SANTA FE — In 2022, artist Rosemary Meza-DesPlas was crowned “Miss Nalgas USA 2022,” a pageant of her own invention for women over 50. That same year, Meza-DesPlas received a Latinx Artist Fellowship from the Ford and Mellon foundations, a real-world accolade, one that celebrates the diversity of work by Latinx art and artists, such as the aforementioned performance.
Nalgas, a Spanish word that translates to “buttocks” in English, makes appearances in My Hair Story: From Brunette to Gray, the artist’s retrospective exhibition at form & concept, as do other body parts. Naked and isolated, the body parts suggest vulnerability or “risky exposure,” Meza-DesPlas writes in her statement. Hair plays a central role in her practice, as well, as the exhibition title implies. For more than 20 years, she has been collecting her hair daily, using it as a drawing material in her portraits and figure studies, which examine the myriad roles women perform — or are expected to in our society.
Although Meza-DesPlas replicates classic drawing techniques such as hatching, stippling, and shading by hand-stitching hair on paper or fabric, hair is hair, not thread, ink, or graphite. Drawing on and with this unique material in the 30-plus works on view, she addresses cultural stereotypes and sociopolitical issues including feminism, personal agency, ethnicity, violence, and aging.
For example, in “Marching Across Your Lawn, the Grass Is on Fire” (2020), the artist refers to women’s use of marching as a political force. Drawing with silver hair on black fabric, she renders the fuzzy pubic areas, skin creases, and fleshy dimples of three women by drawing five legs mid-motion: two pairs in the center, depicted from the waist down, and a singular appendage, from the knee down, just entering the frame.
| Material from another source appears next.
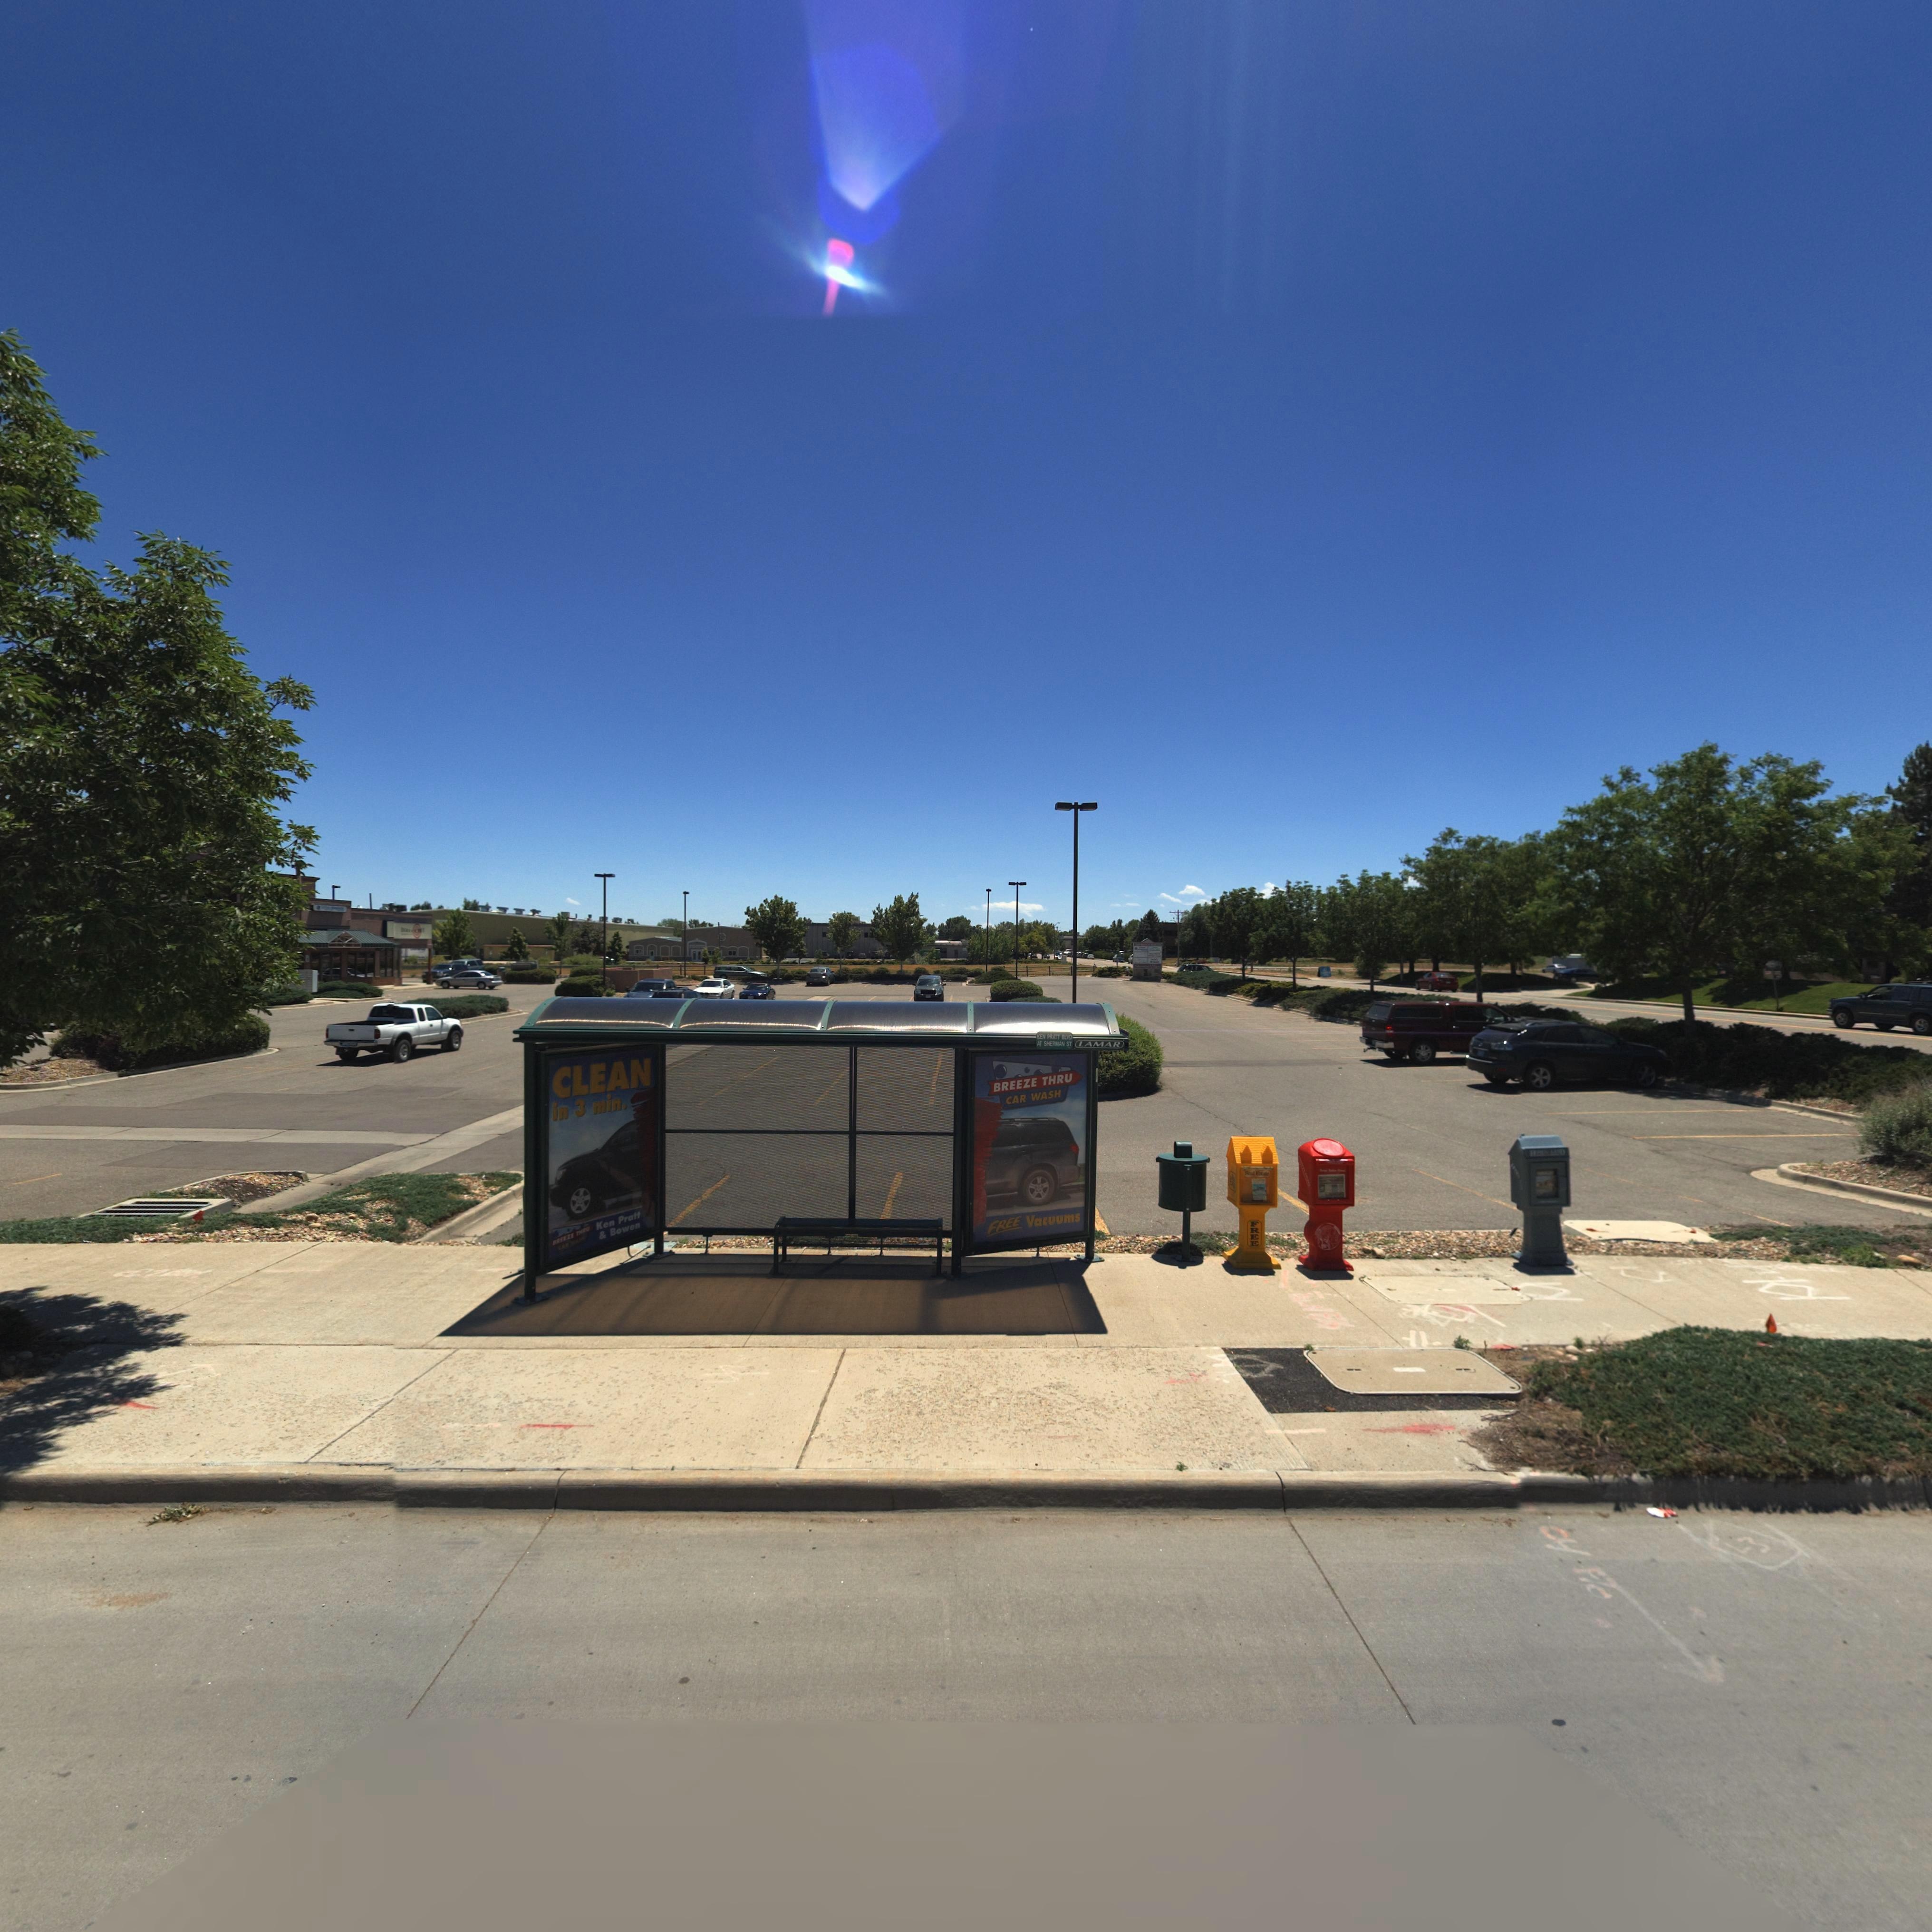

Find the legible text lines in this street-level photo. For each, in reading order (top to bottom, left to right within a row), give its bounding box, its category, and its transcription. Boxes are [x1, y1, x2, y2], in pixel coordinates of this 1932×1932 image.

[400, 926, 426, 933] BusinessName: *O*****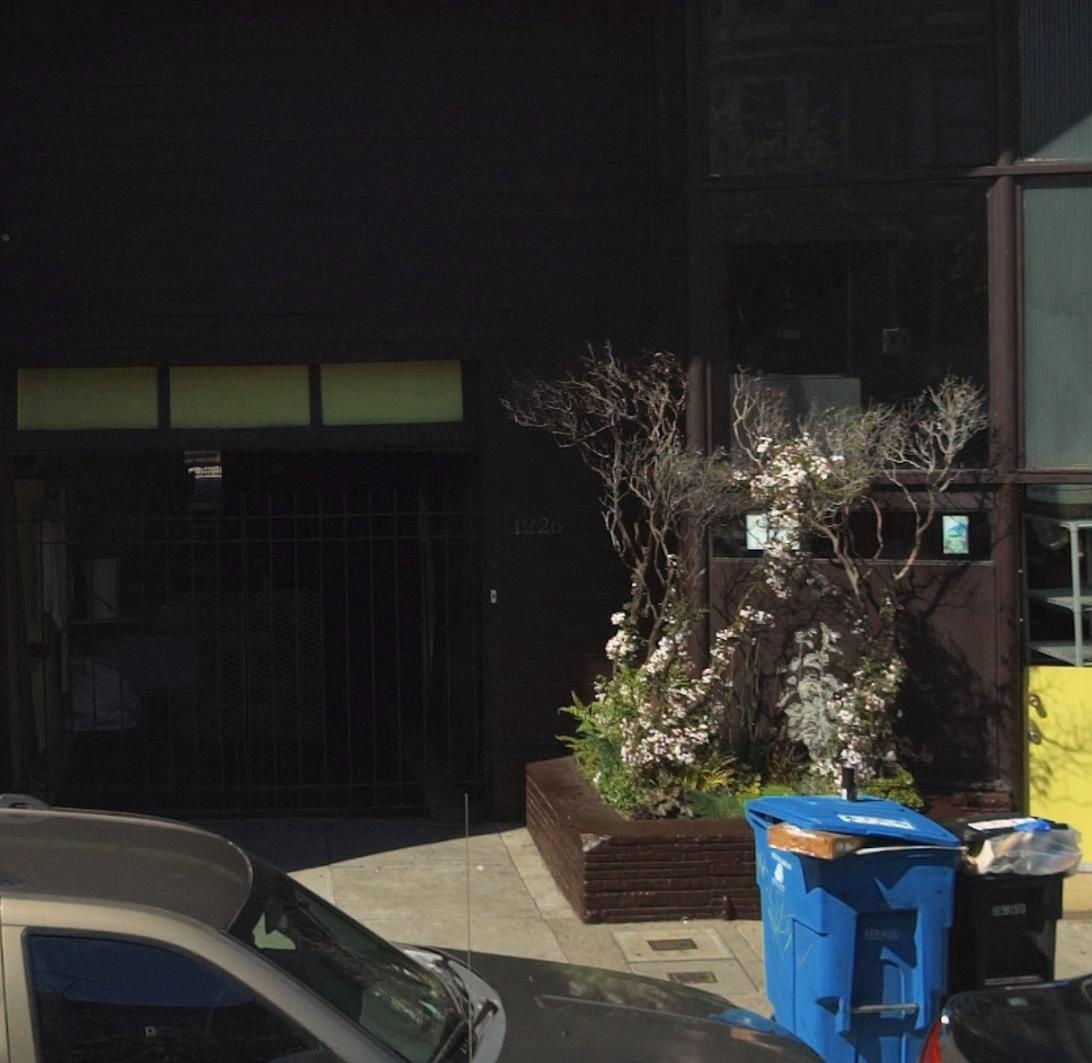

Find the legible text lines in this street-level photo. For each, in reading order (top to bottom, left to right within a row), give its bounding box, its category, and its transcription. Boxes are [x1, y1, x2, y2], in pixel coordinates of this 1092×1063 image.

[508, 513, 566, 540] StreetNumber: 1226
One woman’s back leg and another’s front leg join to share a foot — the individual becoming part of a combined effort or movement.
In “Graces, Nalgonas, Marias” (2023), the final work in the Miss Nalgas USA 2022 series, Meza-DesPlas again applies silver hair to black fabric to “highlight socio-cultural notions that burden aging women.” (In addition to the performance, the series features an installation and videos.) Another group of three figures, whose nalgas are posed front and center, reference stereotypical, conflicting concepts of beauty for Latina Americans, inspired by Jennifer Lopez and Shakira, who were 50 and 43, respectively, when they performed in the Super Bowl LIV halftime show. The photo-negative effect of light lines on a dark background give the central woman’s toothy grin an almost sinister look.
Scholar Karen Mary Davalos connects Meza-DesPlas’s work with nepantla, the Nahuatl (Aztec) word for “in-betweenness.” Davalos writes in the exhibition catalog, “With nepantla aesthetics juxtaposed meanings are anticipated, rather than disregarded or used to belittle the art.” Within this context, and considering the artist’s effective use of humor (it’s important to note that many of Meza-DesPlas’s works are laugh-out-loud funny even if painfully truthful), My Hair Story: From Brunette to Gray frames hair as a material with a purpose, when used as an artistic fiber; an indicator of identity, when scrutinized socially or scientifically; a cultural signifier of beauty, when on a woman’s head; and an element of disgust or shame, when disembodied or otherwise out of place, physically, socially, or culturally. The artist not only uses hair to puncture the surfaces of her drawings but also allows the end of the fibers to stick out, as though still growing, often surrounded with ample compositional negative space. Her images are simultaneously completed and unfinished, the subject matter defined yet unloosed.
My Hair Story: From Brunette to Gray continues at form & concept (435 South Guadalupe Street, Santa Fe, New Mexico) through September 14. The exhibition was organized by the gallery.